A proclamation by the President of the United States of America:
Since our Nation’s founding, people from every walk of life have set out to capture the American experience not just in poetry or prose, but also in the timeless quality of song. When the outcome of a revolution hung in the balance, drums and fifes filled brave patriots with the strength to carry on. When slavery kept millions in bondage, spirituals gave voice to a dream of true and lasting freedom. Through every generation, music has reflected and renewed our national conversation, bringing us together and reminding us of the humanity we share.
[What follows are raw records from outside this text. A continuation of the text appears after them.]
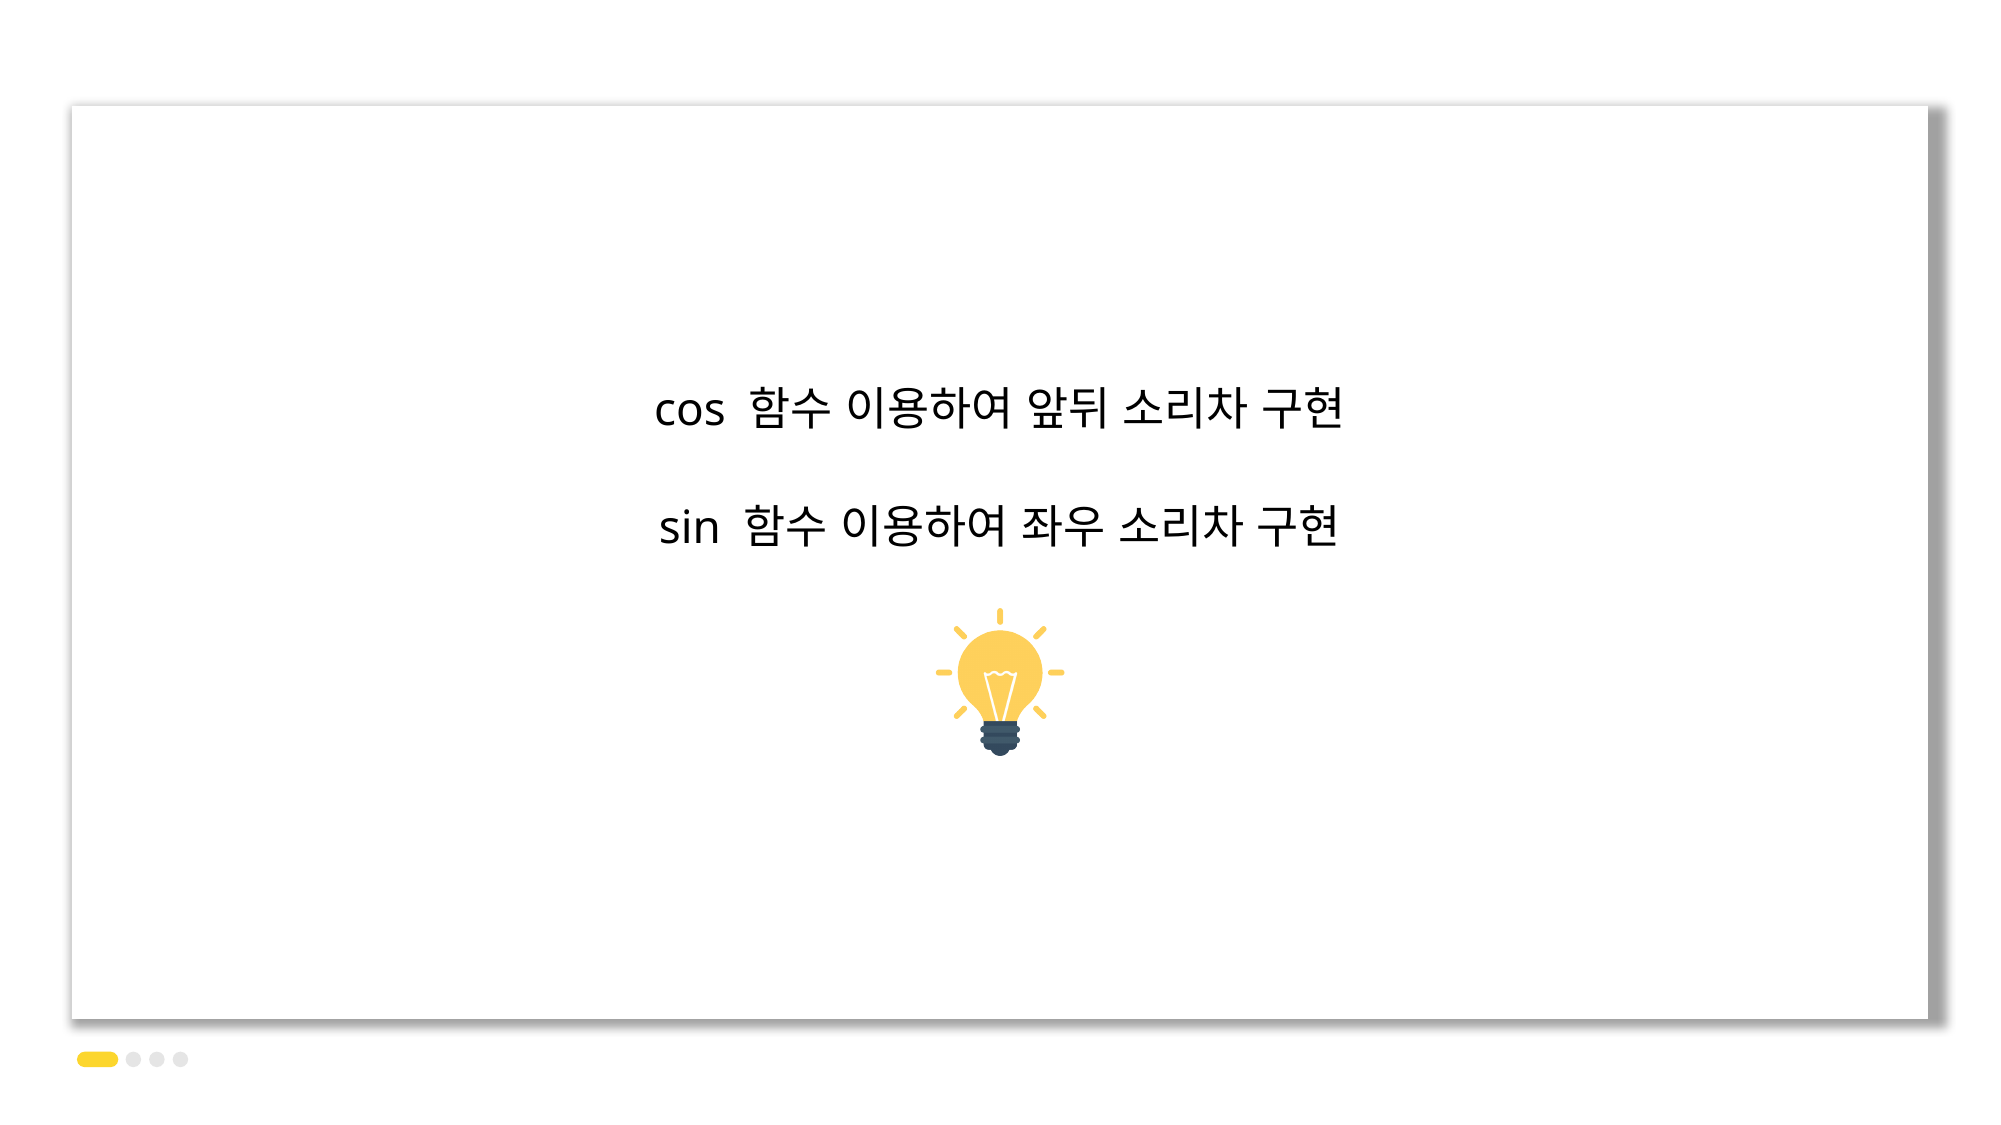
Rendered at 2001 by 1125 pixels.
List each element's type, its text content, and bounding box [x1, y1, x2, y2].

text_box [149, 1051, 165, 1068]
text_box [125, 1051, 142, 1068]
text_box [71, 105, 1928, 1019]
text_box sin 함수 이용하여 좌우 소리차 구현 [588, 490, 1412, 580]
picture [925, 608, 1075, 757]
text_box [76, 1051, 119, 1068]
text_box [172, 1051, 189, 1068]
text_box cos 함수 이용하여 앞뒤 소리차 구현 [588, 372, 1412, 462]
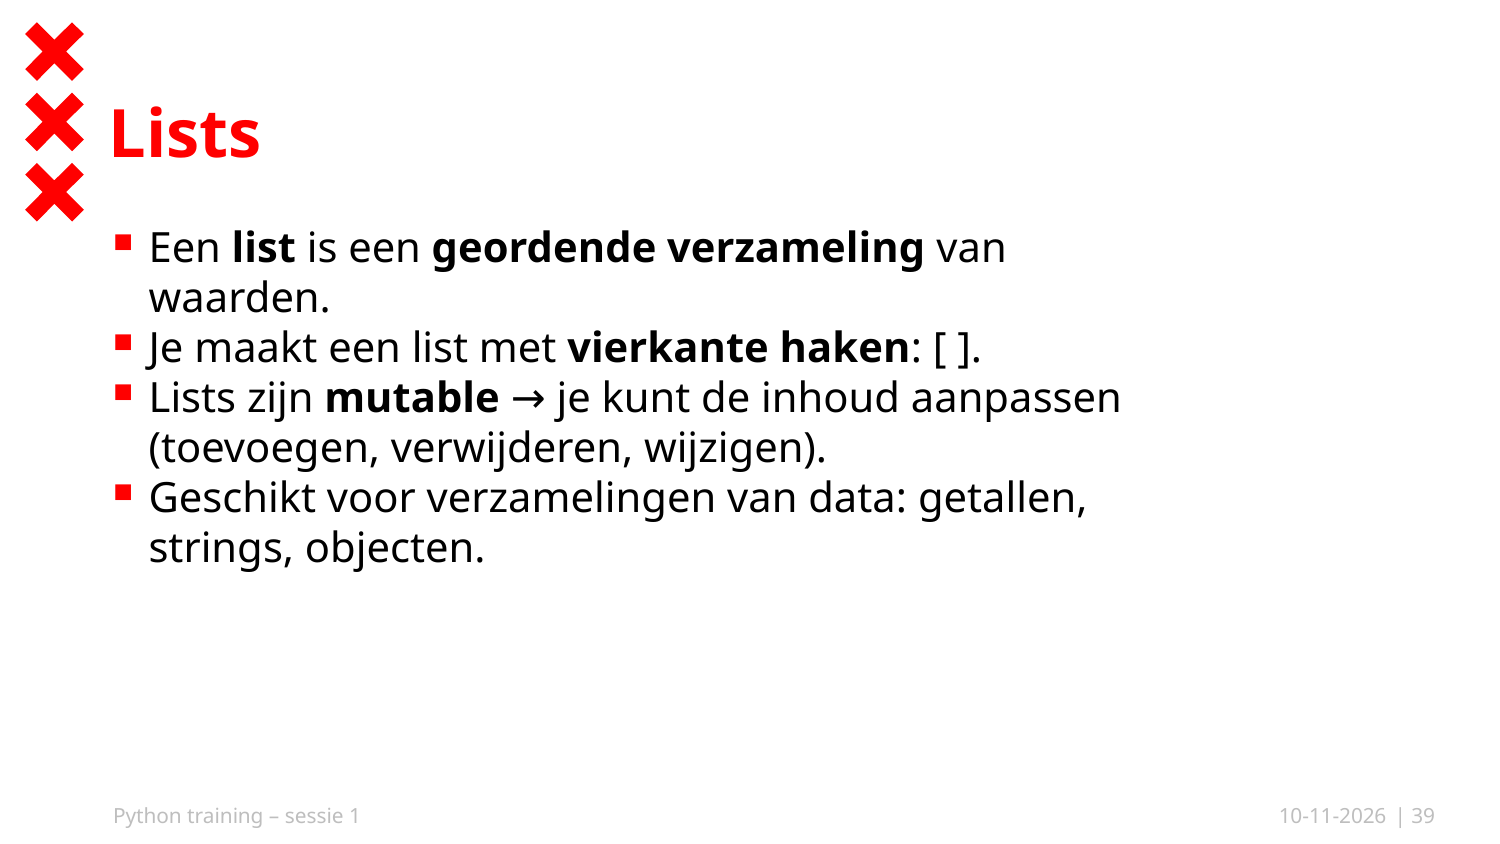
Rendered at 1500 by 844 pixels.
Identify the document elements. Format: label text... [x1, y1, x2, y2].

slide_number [1262, 802, 1387, 833]
slide_number | 39 [1394, 802, 1442, 833]
footer Python training – sessie 1 [113, 802, 1129, 833]
list Een list is een geordende verzameling van waarden. Je maakt een list met vierkante haken: [ ]. Lists zijn mutable → je kunt de inhoud aanpassen (toevoegen, verwijderen, wijzigen). Geschikt voor verzamelingen van data: getallen, strings, objecten. [113, 221, 1164, 611]
title Lists [108, 91, 1438, 251]
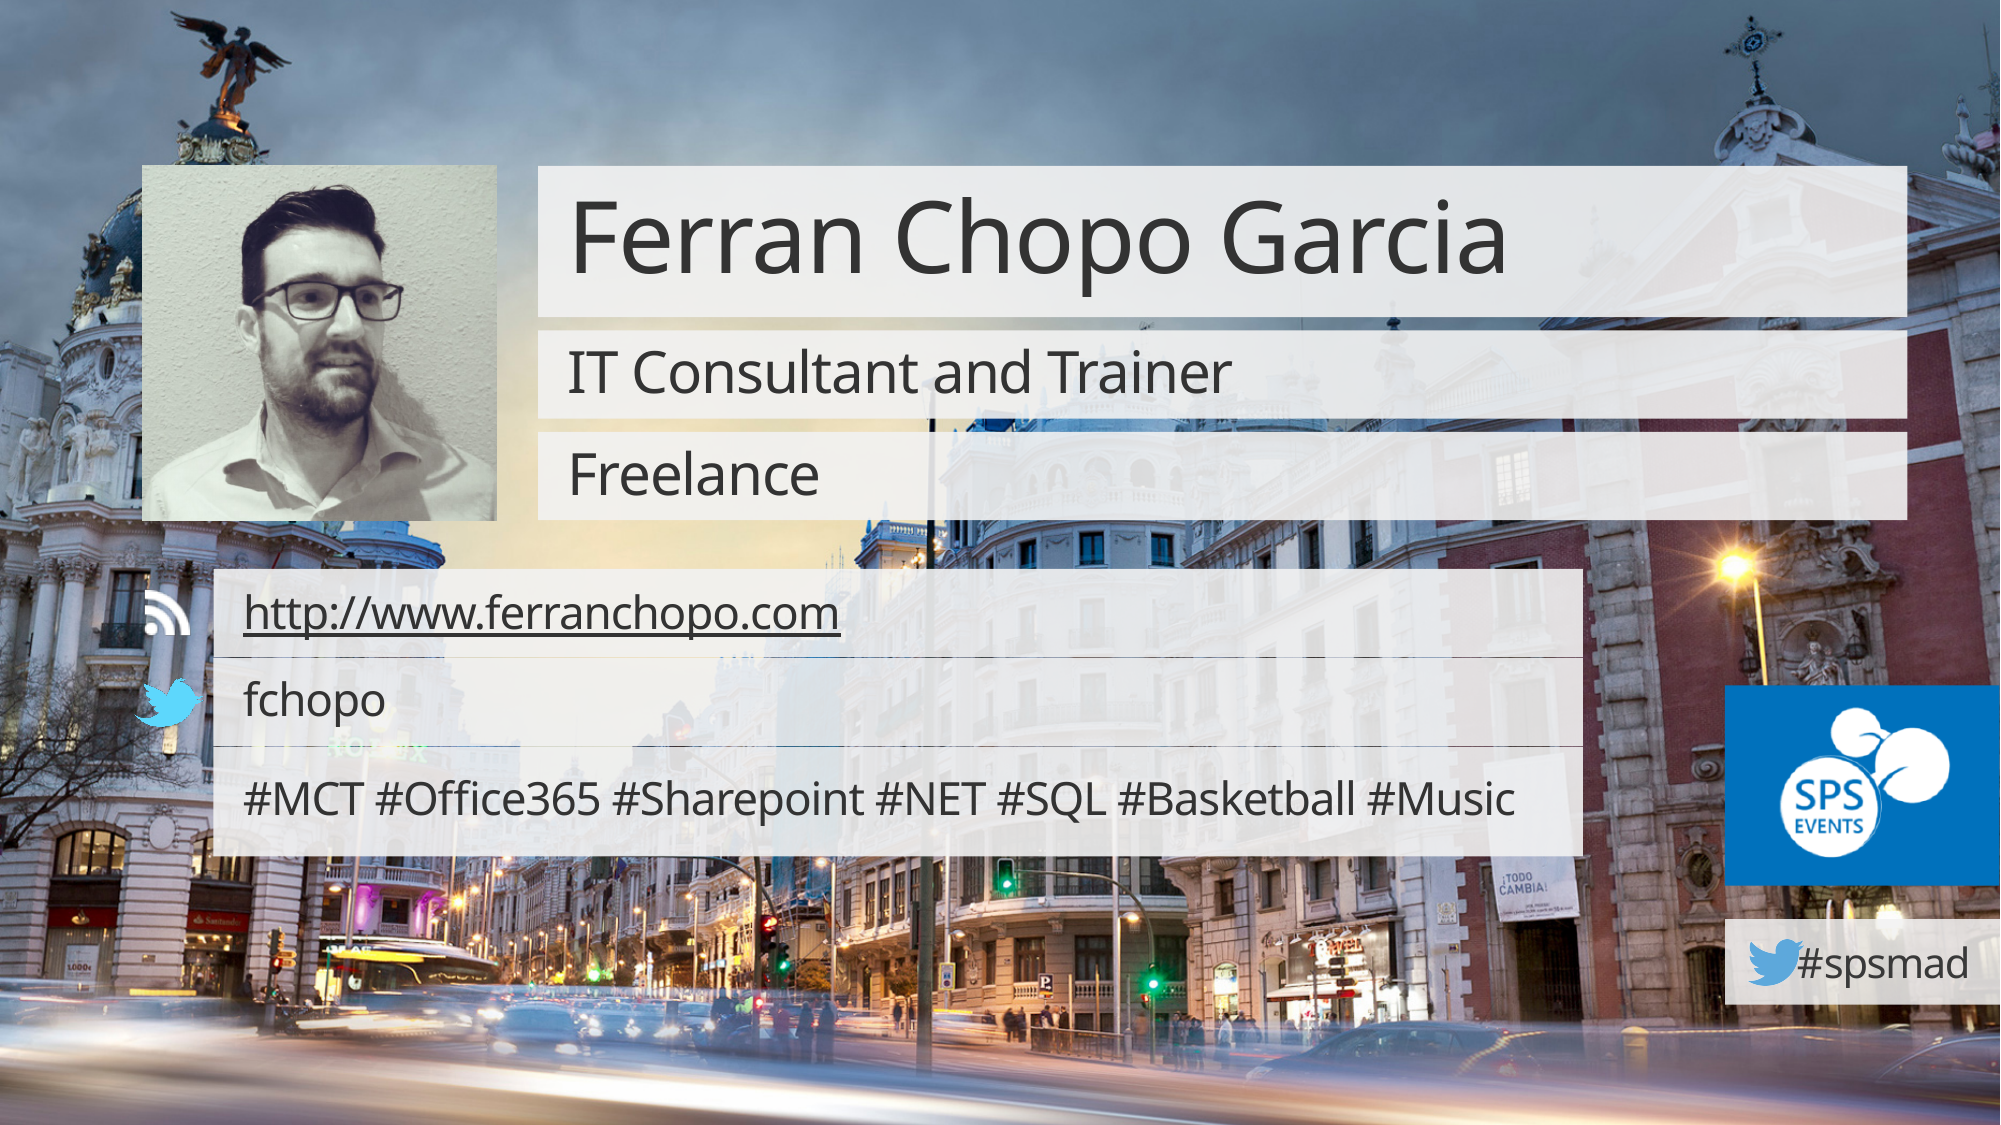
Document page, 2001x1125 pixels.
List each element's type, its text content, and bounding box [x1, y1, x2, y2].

list fchopo [213, 657, 1583, 746]
list #MCT #Office365 #Sharepoint #NET #SQL #Basketball #Music [213, 746, 1583, 857]
picture [0, 0, 2000, 1125]
list http://www.ferranchopo.com [213, 568, 1583, 657]
picture [1747, 939, 1805, 986]
list Freelance [538, 431, 1908, 521]
picture [1762, 699, 1966, 861]
list IT Consultant and Trainer [538, 330, 1908, 419]
list Ferran Chopo Garcia [538, 165, 1908, 318]
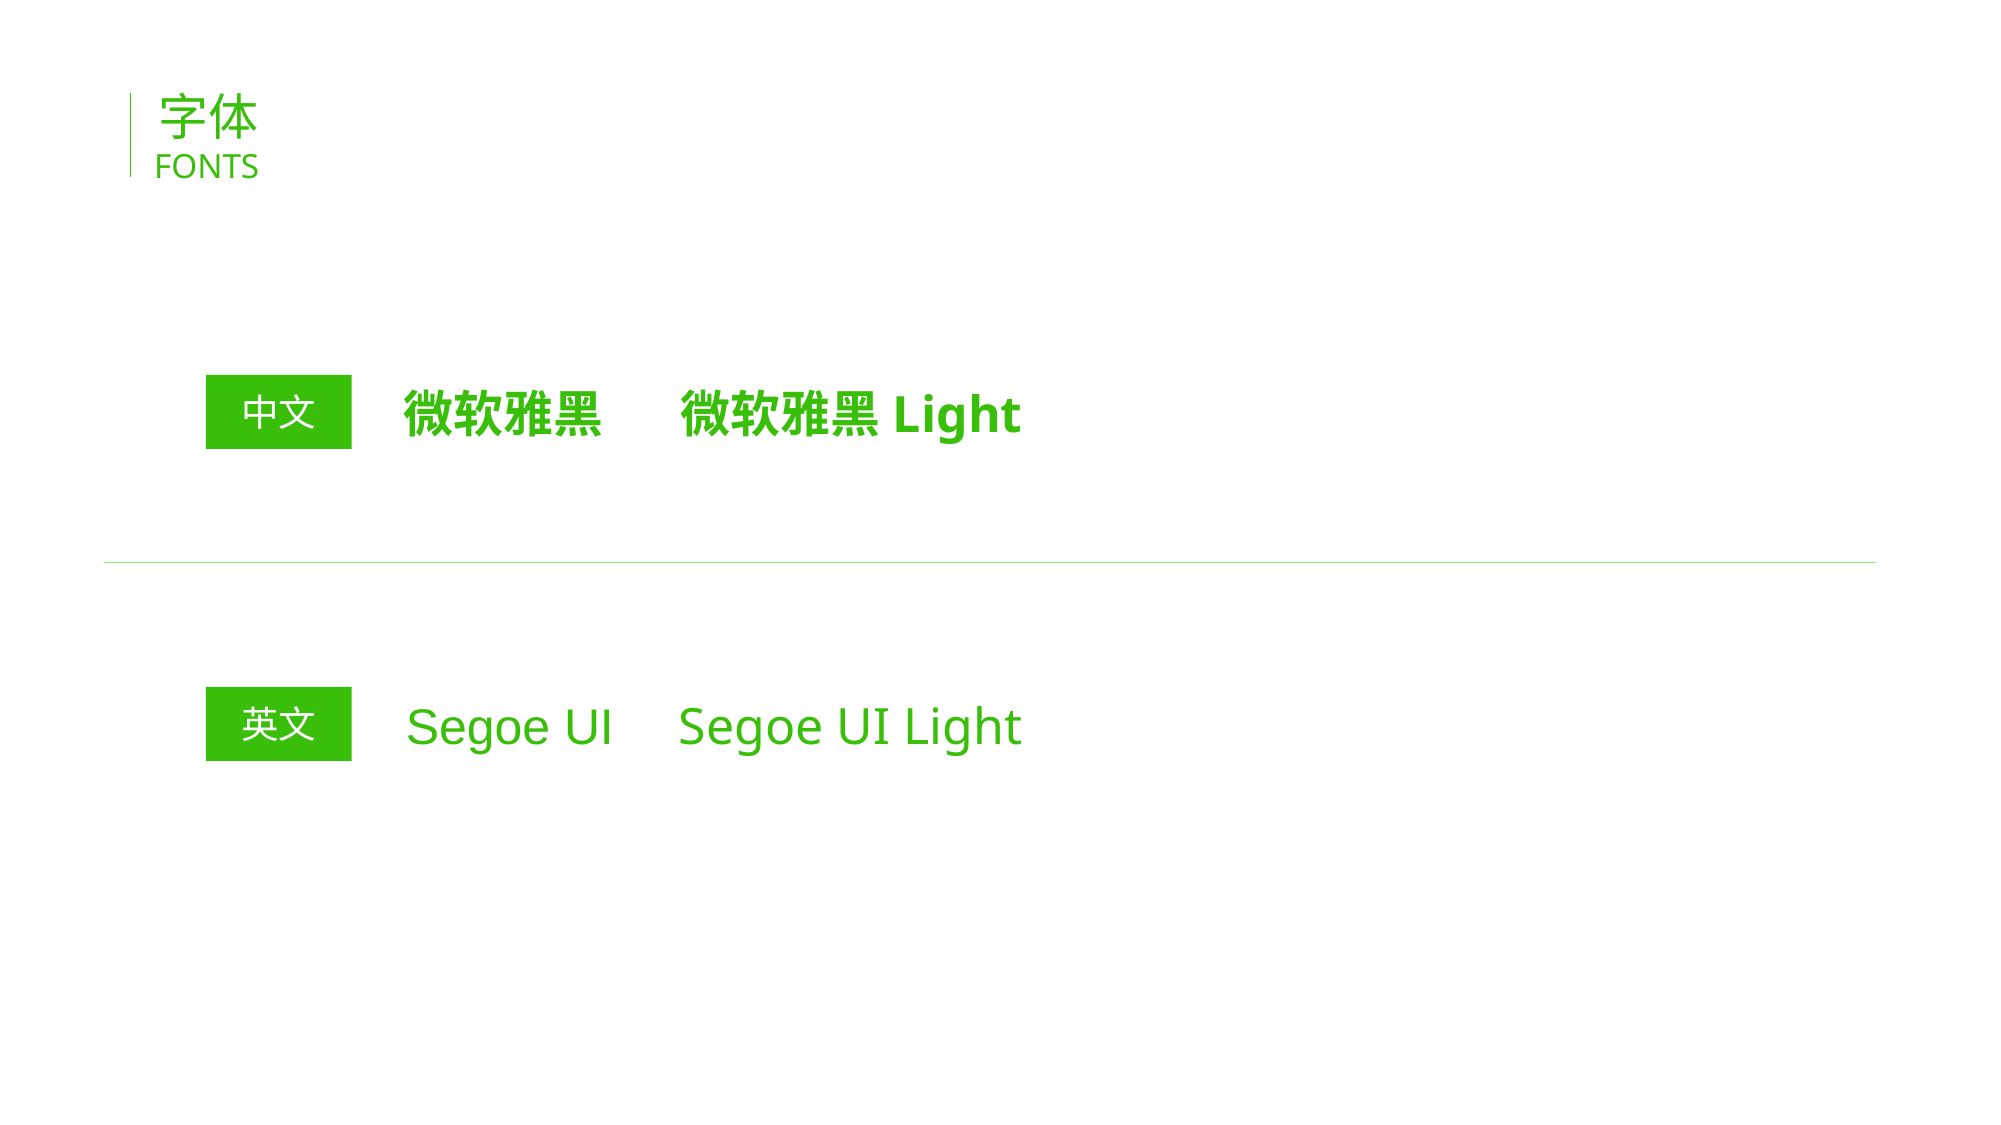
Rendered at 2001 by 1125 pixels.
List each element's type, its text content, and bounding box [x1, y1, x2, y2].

text_box Segoe UI Light [664, 686, 1038, 762]
text_box Segoe UI [391, 686, 643, 762]
text_box 微软雅黑 [388, 374, 619, 450]
text_box 英文 [205, 686, 353, 762]
text_box 中文 [205, 374, 353, 450]
text_box 微软雅黑Light [666, 374, 1038, 450]
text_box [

African Americans have always had a hand in shaping the American sound. From gospel and Motown to bebop and blues, their story is bound up in the music they made -- songs of hurt and hardship, yearning and hope, and struggle for a better day. Those feelings speak to something common in all of us. With passion and creativity, African-American performers have done more than reinvent the musical styles they helped define; they have channeled their music into making change and advancing justice, from radio booths to the stage to our city streets.
That story is still unfolding today. We see it in the young poet putting his words to a beat; the conservatory student perfecting her technique; the jazz musician making old melodies new again. During African-American Music Appreciation Month, let us celebrate these artists and the generations who inspired them, and let us reflect on our heritage as a Nation forever enriched by the power of song.
NOW, THEREFORE, I, BARACK OBAMA, President of the United States of America, by virtue of the authority vested in me by the Constitution and the laws of the United States, do hereby proclaim June 2013 as African-American Music Appreciation Month. I call upon public officials, educators, and all the people of the United States to observe this month with appropriate activities and programs that raise awareness and foster appreciation of music that is composed, arranged, or performed by African Americans.
IN WITNESS WHEREOF, I have hereunto set my hand this thirty-first day of May, in the year of our Lord two thousand thirteen, and of the Independence of the United States of America the two hundred and thirty-seventh.